Friday, July 10, 2009

Imaginary Lessons


A few months ago I was daydreaming about getting lessons from a great cook. I imagined a motherly french woman, who grew her food with patience and tenderness, harvesting it carefully and thankfully, and preparing it with creativity and affection. As I imagined our first lesson, I quickly knew what her first words of advice would be: “The most important element of relationship with food,” she says in a thick french accent, “is love.”

Call it a cliché, but I believe it's the truth. Isn't love the most important element of our relationship with anything, or anyone? Consider, when we are born one of the first things we do in relationship with another human being is eat. We are fed, most often, by someone who loves us. Sometimes, we are fed from their own bodies. If you have ever fed a baby, or watched them being fed, it is almost impossible to not sense the presence of love. The baby breathes in out steadily, fingers and hands grasping in the air, and eyes that stare up almost in awe. Somewhere along the way, especially in the West, the love element in our relationship with food is stripped away to the bare-bones of fuel, pleasure and satisfying craving. With all the distractions and triggers in life, love in food is forgotten, like it is forgotten in so many other places.

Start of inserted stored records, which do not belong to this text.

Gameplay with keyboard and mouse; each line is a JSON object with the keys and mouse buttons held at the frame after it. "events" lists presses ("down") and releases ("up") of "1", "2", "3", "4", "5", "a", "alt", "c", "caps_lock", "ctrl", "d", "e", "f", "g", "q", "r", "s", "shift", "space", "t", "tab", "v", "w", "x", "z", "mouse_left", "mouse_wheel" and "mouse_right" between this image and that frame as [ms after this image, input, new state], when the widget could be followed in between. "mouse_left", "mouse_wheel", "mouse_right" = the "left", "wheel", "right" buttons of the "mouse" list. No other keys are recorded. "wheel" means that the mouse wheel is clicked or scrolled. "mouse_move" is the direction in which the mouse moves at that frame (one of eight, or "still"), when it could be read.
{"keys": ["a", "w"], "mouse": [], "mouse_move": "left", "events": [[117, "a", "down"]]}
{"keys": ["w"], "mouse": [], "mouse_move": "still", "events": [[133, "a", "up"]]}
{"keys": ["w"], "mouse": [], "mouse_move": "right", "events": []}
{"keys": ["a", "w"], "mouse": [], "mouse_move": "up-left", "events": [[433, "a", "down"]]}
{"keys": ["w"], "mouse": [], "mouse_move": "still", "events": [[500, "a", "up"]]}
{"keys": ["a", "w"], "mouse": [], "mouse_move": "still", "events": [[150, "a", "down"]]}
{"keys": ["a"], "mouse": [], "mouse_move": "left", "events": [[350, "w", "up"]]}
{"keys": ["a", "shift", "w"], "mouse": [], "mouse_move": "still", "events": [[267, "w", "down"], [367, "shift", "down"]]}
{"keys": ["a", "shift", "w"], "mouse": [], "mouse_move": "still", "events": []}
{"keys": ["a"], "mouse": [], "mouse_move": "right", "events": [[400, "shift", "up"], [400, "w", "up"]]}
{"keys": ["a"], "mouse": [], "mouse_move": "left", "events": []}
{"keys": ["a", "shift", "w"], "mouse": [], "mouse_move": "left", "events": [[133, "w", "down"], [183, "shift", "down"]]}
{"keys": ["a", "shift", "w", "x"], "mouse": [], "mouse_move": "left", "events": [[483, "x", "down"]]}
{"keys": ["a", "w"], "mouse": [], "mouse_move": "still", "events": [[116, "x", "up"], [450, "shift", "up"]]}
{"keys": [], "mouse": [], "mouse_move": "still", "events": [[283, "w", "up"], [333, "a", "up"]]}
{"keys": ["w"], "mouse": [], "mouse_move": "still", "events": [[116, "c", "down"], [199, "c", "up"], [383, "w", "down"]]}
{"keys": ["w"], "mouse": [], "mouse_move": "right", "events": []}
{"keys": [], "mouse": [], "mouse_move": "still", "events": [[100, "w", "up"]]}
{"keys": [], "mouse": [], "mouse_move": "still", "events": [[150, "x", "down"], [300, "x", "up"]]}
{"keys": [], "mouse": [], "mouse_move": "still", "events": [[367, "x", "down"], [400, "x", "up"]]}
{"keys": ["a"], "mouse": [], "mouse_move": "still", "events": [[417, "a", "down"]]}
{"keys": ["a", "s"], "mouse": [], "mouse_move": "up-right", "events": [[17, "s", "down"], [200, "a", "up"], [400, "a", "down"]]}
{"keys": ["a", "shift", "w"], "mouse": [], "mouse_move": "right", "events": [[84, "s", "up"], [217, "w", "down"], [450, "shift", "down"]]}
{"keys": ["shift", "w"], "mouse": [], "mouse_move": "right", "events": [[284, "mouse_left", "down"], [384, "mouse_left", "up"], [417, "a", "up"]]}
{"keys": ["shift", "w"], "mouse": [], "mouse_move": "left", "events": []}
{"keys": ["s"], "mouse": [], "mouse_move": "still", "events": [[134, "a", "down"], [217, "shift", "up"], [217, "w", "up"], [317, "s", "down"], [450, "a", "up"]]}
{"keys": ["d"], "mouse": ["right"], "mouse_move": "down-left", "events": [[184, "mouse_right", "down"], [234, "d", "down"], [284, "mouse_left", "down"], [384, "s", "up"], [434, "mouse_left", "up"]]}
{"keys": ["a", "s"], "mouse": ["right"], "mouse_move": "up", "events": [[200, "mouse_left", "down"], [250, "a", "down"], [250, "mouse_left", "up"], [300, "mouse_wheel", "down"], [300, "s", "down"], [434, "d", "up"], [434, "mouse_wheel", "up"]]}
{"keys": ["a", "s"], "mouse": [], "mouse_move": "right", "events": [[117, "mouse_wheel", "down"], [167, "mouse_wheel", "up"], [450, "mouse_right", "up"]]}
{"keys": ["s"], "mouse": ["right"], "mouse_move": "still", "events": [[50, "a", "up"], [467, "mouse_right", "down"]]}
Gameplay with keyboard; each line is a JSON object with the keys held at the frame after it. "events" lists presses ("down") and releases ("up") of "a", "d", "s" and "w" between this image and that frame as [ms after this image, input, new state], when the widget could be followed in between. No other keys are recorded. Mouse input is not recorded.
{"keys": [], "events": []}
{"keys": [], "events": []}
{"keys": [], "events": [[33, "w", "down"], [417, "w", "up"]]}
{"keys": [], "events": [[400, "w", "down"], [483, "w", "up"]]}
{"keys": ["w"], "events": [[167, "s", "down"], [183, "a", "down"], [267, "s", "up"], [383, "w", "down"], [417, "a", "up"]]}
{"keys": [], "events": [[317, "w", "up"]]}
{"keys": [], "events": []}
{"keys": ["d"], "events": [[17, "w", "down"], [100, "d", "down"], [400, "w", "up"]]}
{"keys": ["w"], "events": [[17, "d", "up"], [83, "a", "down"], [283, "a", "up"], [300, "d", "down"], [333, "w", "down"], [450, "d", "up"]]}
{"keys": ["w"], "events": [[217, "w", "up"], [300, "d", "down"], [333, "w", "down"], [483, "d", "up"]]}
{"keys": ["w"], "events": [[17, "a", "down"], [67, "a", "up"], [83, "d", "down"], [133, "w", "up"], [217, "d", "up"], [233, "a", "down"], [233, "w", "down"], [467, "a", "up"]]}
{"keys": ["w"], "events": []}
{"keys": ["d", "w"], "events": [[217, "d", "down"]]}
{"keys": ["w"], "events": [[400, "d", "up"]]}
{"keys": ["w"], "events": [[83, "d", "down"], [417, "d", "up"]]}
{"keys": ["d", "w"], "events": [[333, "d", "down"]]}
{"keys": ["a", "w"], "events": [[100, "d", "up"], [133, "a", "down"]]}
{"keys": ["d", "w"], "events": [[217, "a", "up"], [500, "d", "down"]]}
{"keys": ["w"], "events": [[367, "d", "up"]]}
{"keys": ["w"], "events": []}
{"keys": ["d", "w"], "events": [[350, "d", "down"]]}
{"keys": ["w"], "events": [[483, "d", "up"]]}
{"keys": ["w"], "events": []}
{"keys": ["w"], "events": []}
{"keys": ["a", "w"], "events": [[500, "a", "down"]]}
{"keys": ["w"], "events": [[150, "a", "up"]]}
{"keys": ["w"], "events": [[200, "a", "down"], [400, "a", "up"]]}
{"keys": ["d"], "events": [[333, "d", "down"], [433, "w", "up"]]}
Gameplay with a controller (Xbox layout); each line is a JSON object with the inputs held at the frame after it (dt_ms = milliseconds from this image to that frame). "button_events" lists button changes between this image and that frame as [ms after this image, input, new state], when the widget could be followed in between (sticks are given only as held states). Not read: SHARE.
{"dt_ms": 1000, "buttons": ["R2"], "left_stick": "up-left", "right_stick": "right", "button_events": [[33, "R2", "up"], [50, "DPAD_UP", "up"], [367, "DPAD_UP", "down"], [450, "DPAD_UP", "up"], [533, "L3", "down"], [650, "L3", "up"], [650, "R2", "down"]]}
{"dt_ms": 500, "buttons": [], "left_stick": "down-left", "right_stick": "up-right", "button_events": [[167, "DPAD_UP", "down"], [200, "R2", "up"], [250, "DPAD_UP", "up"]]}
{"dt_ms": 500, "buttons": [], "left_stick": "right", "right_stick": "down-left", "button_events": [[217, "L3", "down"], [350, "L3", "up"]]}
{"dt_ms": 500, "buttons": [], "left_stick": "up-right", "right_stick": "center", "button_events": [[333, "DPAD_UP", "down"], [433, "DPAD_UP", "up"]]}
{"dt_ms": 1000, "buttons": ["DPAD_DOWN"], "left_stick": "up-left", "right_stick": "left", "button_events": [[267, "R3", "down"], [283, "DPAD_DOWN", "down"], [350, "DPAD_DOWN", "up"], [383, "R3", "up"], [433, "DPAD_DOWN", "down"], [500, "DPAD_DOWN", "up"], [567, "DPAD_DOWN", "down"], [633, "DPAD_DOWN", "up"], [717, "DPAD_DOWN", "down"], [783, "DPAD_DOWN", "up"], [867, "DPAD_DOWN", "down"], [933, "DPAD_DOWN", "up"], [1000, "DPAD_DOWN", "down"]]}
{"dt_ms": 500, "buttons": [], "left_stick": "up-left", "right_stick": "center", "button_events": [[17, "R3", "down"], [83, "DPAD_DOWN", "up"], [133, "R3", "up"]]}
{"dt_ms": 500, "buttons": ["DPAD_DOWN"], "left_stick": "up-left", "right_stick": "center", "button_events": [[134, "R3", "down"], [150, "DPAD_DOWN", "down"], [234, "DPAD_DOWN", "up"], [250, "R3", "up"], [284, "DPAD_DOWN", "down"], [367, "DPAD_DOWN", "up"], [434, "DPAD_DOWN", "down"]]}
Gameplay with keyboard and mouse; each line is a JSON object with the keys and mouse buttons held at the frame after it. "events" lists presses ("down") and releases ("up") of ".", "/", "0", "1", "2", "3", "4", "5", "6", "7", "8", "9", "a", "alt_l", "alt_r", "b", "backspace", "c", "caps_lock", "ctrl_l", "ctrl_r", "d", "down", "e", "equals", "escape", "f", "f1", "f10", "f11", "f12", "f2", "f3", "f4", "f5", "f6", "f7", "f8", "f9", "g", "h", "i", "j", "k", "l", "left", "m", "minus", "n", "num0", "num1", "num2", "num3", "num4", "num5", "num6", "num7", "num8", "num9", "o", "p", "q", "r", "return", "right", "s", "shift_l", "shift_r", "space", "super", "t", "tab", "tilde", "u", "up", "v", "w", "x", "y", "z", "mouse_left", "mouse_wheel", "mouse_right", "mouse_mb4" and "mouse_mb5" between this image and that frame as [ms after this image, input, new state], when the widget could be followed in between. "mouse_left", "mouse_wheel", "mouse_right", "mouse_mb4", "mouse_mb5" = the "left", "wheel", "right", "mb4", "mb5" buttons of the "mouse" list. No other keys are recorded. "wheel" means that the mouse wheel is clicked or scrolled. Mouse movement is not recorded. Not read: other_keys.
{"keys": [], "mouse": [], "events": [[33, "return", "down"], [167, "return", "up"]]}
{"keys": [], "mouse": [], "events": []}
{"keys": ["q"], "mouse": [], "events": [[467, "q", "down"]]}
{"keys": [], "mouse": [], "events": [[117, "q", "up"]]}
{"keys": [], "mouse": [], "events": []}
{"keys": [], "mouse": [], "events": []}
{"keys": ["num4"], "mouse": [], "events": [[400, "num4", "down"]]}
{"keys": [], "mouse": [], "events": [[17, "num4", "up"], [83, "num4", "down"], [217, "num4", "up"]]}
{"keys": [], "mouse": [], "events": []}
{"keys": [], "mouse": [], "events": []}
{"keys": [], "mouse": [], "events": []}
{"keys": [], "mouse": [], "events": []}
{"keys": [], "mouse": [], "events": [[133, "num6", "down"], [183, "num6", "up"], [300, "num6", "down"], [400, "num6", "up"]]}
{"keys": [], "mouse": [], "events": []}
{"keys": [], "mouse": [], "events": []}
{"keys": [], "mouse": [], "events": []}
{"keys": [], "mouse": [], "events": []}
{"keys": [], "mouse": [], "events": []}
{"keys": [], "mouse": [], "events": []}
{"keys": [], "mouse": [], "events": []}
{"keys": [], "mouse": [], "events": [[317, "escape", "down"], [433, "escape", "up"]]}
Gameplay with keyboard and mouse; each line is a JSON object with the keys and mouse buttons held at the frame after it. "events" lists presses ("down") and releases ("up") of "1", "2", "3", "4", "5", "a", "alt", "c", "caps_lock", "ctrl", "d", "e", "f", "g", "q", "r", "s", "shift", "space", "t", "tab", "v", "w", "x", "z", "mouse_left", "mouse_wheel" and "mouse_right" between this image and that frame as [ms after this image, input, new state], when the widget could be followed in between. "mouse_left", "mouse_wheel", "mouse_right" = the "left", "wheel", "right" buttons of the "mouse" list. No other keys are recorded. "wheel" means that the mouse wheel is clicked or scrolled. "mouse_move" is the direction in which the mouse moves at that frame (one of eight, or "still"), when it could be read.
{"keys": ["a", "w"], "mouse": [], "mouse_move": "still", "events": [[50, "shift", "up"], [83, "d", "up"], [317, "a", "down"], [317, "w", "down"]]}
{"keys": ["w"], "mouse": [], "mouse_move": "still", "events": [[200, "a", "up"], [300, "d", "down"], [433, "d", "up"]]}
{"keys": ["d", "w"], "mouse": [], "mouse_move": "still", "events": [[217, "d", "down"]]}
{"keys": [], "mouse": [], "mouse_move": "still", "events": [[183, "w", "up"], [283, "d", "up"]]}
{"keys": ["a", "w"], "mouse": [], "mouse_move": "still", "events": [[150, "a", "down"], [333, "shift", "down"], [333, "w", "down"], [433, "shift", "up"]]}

After experiencing my imaginary lesson with the motherly french cook, I tried to hold an intention of love when I interacted with food. I have many opportunities as it is my job and my primary responsibility at home. I also garden and harvest food, and yet like any meditation, putting it into practice is not as easy as it seems. Of course, there is love somewhere behind my daily interaction with food, but bringing it to the surface of my awareness is difficult. Still like any meditation, the very act of trying, over and over again, is as important as the end goal. It is a loving act in itself. And throughout this study, this is what I intend to do.


Yes, my study is about spirituality and agriculture, not explicitly love and agriculture. But in my mind love evokes the spirit, it calls it into the room, it is it's language, it's music. Love is the most important element in our relationship with food because it is the tie that binds our soul to food, to the Creation and her gifts, and to the people we give and share it with.